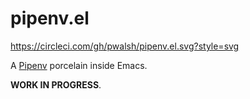 * pipenv.el

#+ATTR_HTML: :alt CircleCI image :title CircleCI
[[https://circleci.com/gh/pwalsh/pipenv.el][https://circleci.com/gh/pwalsh/pipenv.el.svg?style=svg]]

A [[https://docs.pipenv.org][Pipenv]] porcelain inside Emacs.

*WORK IN PROGRESS*.
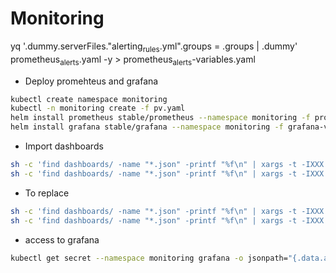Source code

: * Monitoring

yq '.dummy.serverFiles."alerting_rules.yml".groups = .groups | .dummy' prometheus_alerts.yaml -y > prometheus_alerts-variables.yaml


- Deploy promehteus and grafana
#+begin_src bash
kubectl create namespace monitoring
kubectl -n monitoring create -f pv.yaml
helm install prometheus stable/prometheus --namespace monitoring -f prometheus-variables.yaml -f prometheus_rules-variables.yaml -f prometheus_alerts-variables.yaml
helm install grafana stable/grafana --namespace monitoring -f grafana-variables.yaml
#+end_src

- Import dashboards
#+begin_src bash
sh -c 'find dashboards/ -name "*.json" -printf "%f\n" | xargs -t -IXXX -- kubectl -n monitoring create configmap dashboard-XXX --from-file=dashboards/XXX'
sh -c 'find dashboards/ -name "*.json" -printf "%f\n" | xargs -t -IXXX -- kubectl -n monitoring label configmap dashboard-XXX grafana_dashboard=1'
#+end_src

- To replace
#+begin_src bash
sh -c 'find dashboards/ -name "*.json" -printf "%f\n" | xargs -t -IXXX -- sh -c "kubectl -n monitoring create configmap dashboard-XXX --from-file=dashboards/XXX --dry-run=client -o yaml | kubectl replace -f -"'
sh -c 'find dashboards/ -name "*.json" -printf "%f\n" | xargs -t -IXXX -- kubectl -n monitoring label configmap dashboard-XXX grafana_dashboard=1'
#+end_src

- access to grafana
#+begin_src bash
kubectl get secret --namespace monitoring grafana -o jsonpath="{.data.admin-password}" | base64 --decode ; echo
#+end_src
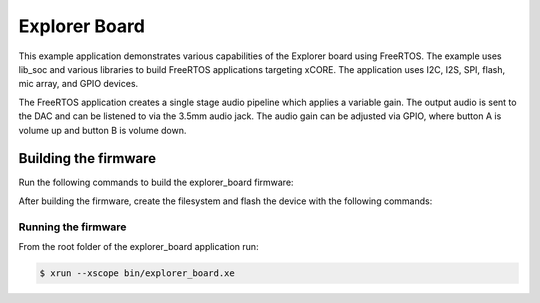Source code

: ##############
Explorer Board
##############

This example application demonstrates various capabilities of the Explorer board using FreeRTOS.  The example uses lib_soc and various libraries to build FreeRTOS applications targeting xCORE.  The application uses I2C, I2S, SPI, flash, mic array, and GPIO devices.

The FreeRTOS application creates a single stage audio pipeline which applies a variable gain. The output audio is sent to the DAC and can be listened to via the 3.5mm audio jack. The audio gain can be adjusted via GPIO, where button A is volume up and button B is volume down.

*********************
Building the firmware
*********************

Run the following commands to build the explorer_board firmware:

.. tab:: Linux and Mac

    .. code-block:: console

        $ cmake -B build
        $ cd build
        $ make

.. tab:: Windows XTC Tools CMD prompt

    .. code-block:: console

        $ cmake -G "NMake Makefiles" -B build
        $ cd build
        $ nmake

After building the firmware, create the filesystem and flash the device with the following commands:

.. tab:: Linux and MacOS

    .. code-block:: console

        $ cd filesystem_support
        $ ./flash_image.sh

.. tab:: Windows

    .. code-block:: console

        $ cd filesystem_support
        $ flash_image.bat

Running the firmware
====================

From the root folder of the explorer_board application run:

.. code-block:: console

    $ xrun --xscope bin/explorer_board.xe
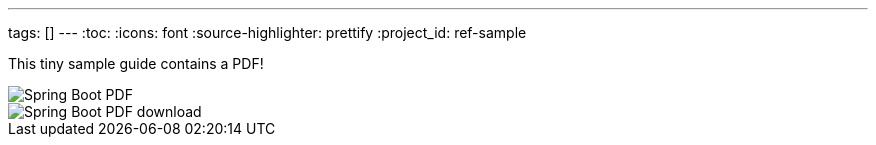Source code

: ---
tags: []
---
:toc:
:icons: font
:source-highlighter: prettify
:project_id: ref-sample

This tiny sample guide contains a PDF!

image::https://github.com/gregturn/ref-sample/blob/master/spring-boot-reference.pdf[Spring Boot PDF]

image::https://github.com/gregturn/ref-sample/raw/master/spring-boot-reference.pdf[Spring Boot PDF download]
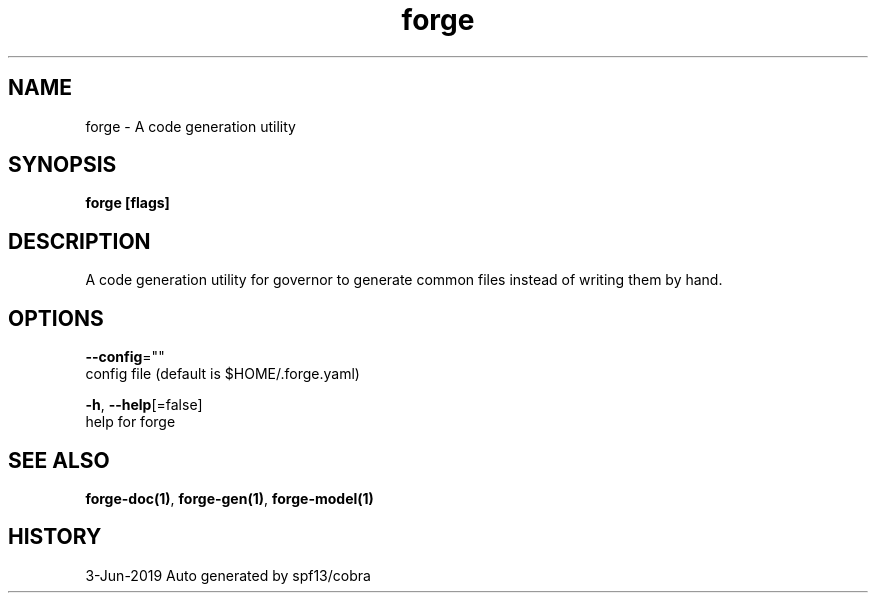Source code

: .TH "forge" "1" "Jun 2019" "Auto generated by spf13/cobra" "" 
.nh
.ad l


.SH NAME
.PP
forge \- A code generation utility


.SH SYNOPSIS
.PP
\fBforge [flags]\fP


.SH DESCRIPTION
.PP
A code generation utility for governor to generate common files instead
of writing them by hand.


.SH OPTIONS
.PP
\fB\-\-config\fP=""
    config file (default is $HOME/.forge.yaml)

.PP
\fB\-h\fP, \fB\-\-help\fP[=false]
    help for forge


.SH SEE ALSO
.PP
\fBforge\-doc(1)\fP, \fBforge\-gen(1)\fP, \fBforge\-model(1)\fP


.SH HISTORY
.PP
3\-Jun\-2019 Auto generated by spf13/cobra
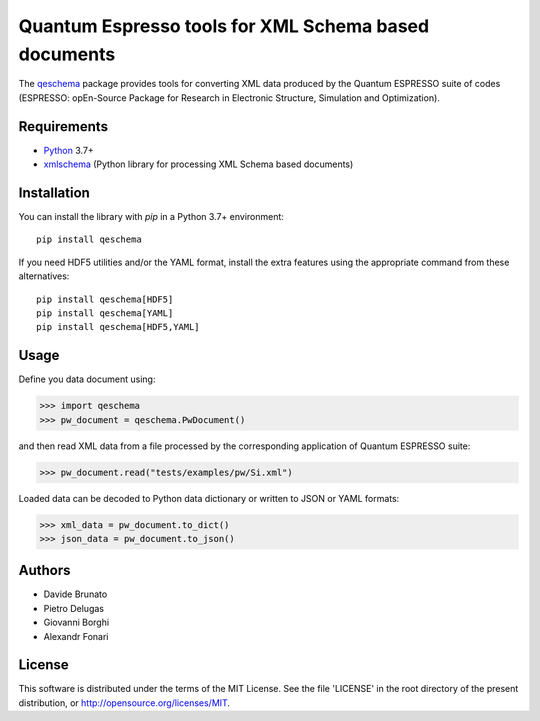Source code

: =====================================================
Quantum Espresso tools for XML Schema based documents
=====================================================

.. qeschema-introduction

The `qeschema <https://github.com/QEF/qeschema>`_ package provides tools for
converting XML data produced by the Quantum ESPRESSO suite of codes (ESPRESSO:
opEn-Source Package for Research in Electronic Structure, Simulation and Optimization).

Requirements
------------

* Python_ 3.7+
* xmlschema_ (Python library for processing XML Schema based documents)

.. _Python: http://www.python.org/
.. _xmlschema: https://github.com/brunato/xmlschema


Installation
------------

You can install the library with *pip* in a Python 3.7+ environment::

    pip install qeschema

If you need HDF5 utilities and/or the YAML format, install the extra
features using the appropriate command from these alternatives::

    pip install qeschema[HDF5]
    pip install qeschema[YAML]
    pip install qeschema[HDF5,YAML]


Usage
-----

Define you data document using:

.. code-block:: pycon

    >>> import qeschema
    >>> pw_document = qeschema.PwDocument()

and then read XML data from a file processed by the corresponding application of
Quantum ESPRESSO suite:

.. code-block:: pycon

    >>> pw_document.read("tests/examples/pw/Si.xml")

Loaded data can be decoded to Python data dictionary or written to JSON or YAML formats:

.. code-block:: pycon

    >>> xml_data = pw_document.to_dict()
    >>> json_data = pw_document.to_json()


Authors
-------
* Davide Brunato
* Pietro Delugas
* Giovanni Borghi
* Alexandr Fonari


License
-------
This software is distributed under the terms of the MIT License.
See the file 'LICENSE' in the root directory of the present
distribution, or http://opensource.org/licenses/MIT.

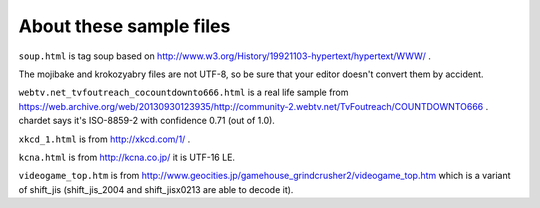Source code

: About these sample files
========================

``soup.html`` is tag soup based on http://www.w3.org/History/19921103-hypertext/hypertext/WWW/ .

The mojibake and krokozyabry files are not UTF-8, so be sure that your editor doesn't convert them by accident.

``webtv.net_tvfoutreach_cocountdownto666.html`` is a real life sample from https://web.archive.org/web/20130930123935/http://community-2.webtv.net/TvFoutreach/COUNTDOWNTO666 . chardet says it's ISO-8859-2 with confidence 0.71 (out of 1.0).

``xkcd_1.html`` is from http://xkcd.com/1/ .

``kcna.html``  is from http://kcna.co.jp/ it is UTF-16 LE.

``videogame_top.htm`` is from http://www.geocities.jp/gamehouse_grindcrusher2/videogame_top.htm which is a variant of shift_jis (shift_jis_2004 and shift_jisx0213 are able to decode it).
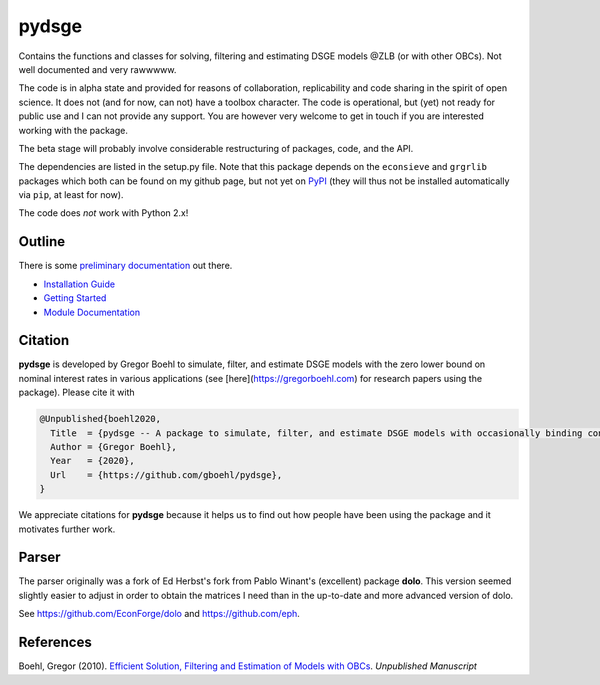 
pydsge
======

Contains the functions and classes for solving, filtering and estimating DSGE models @ZLB (or with other OBCs). Not well documented and very rawwwww.

The code is in alpha state and provided for reasons of collaboration, replicability and code sharing in the spirit of open science. It does not (and for now, can not) have a toolbox character. The code is operational, but (yet) not ready for public use and I can not provide any support. You are however very welcome to get in touch if you are interested working with the package.

The beta stage will probably involve considerable restructuring of packages, code, and the API.

The dependencies are listed in the setup.py file. Note that this package depends on the ``econsieve`` and ``grgrlib`` packages which both can be found on my github page, but not yet on `PyPI <https://pypi.org/>`_ (they will thus not be installed automatically via ``pip``\ , at least for now). 

The code does *not* work with Python 2.x!


Outline
-------

There is some `preliminary documentation <https://pydsge.readthedocs.io/en/latest/index.html>`_ out there.

- `Installation Guide <https://pydsge.readthedocs.io/en/latest/installation_guide.html>`_
- `Getting Started <https://pydsge.readthedocs.io/en/latest/getting_started.html>`_
- `Module Documentation <https://pydsge.readthedocs.io/en/latest/modules.html>`_

Citation
--------

**pydsge** is developed by Gregor Boehl to simulate, filter, and estimate DSGE models with the zero lower bound on nominal interest rates in various applications (see [here](https://gregorboehl.com) for research papers using the package). Please cite it with

.. code-block::

    @Unpublished{boehl2020,
      Title  = {pydsge -- A package to simulate, filter, and estimate DSGE models with occasionally binding constraints},
      Author = {Gregor Boehl},
      Year   = {2020},
      Url    = {https://github.com/gboehl/pydsge},
    }

We appreciate citations for **pydsge** because it helps us to find out how people have
been using the package and it motivates further work.


Parser
------

The parser originally was a fork of Ed Herbst's fork from Pablo Winant's (excellent) package **dolo**. This version seemed slightly easier to adjust in order to obtain the matrices I need than in the up-to-date and more advanced version of dolo.

See https://github.com/EconForge/dolo and https://github.com/eph.


References
----------

Boehl, Gregor (2010). `Efficient Solution, Filtering and Estimation of Models with OBCs <http://gregorboehl.com/live/obc_boehl.pdf>`_. *Unpublished Manuscript*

________________________________________

Aim of the exercise » Only the count, nothing else: how many lines of the records hold the word "packages"?

Solution below » 2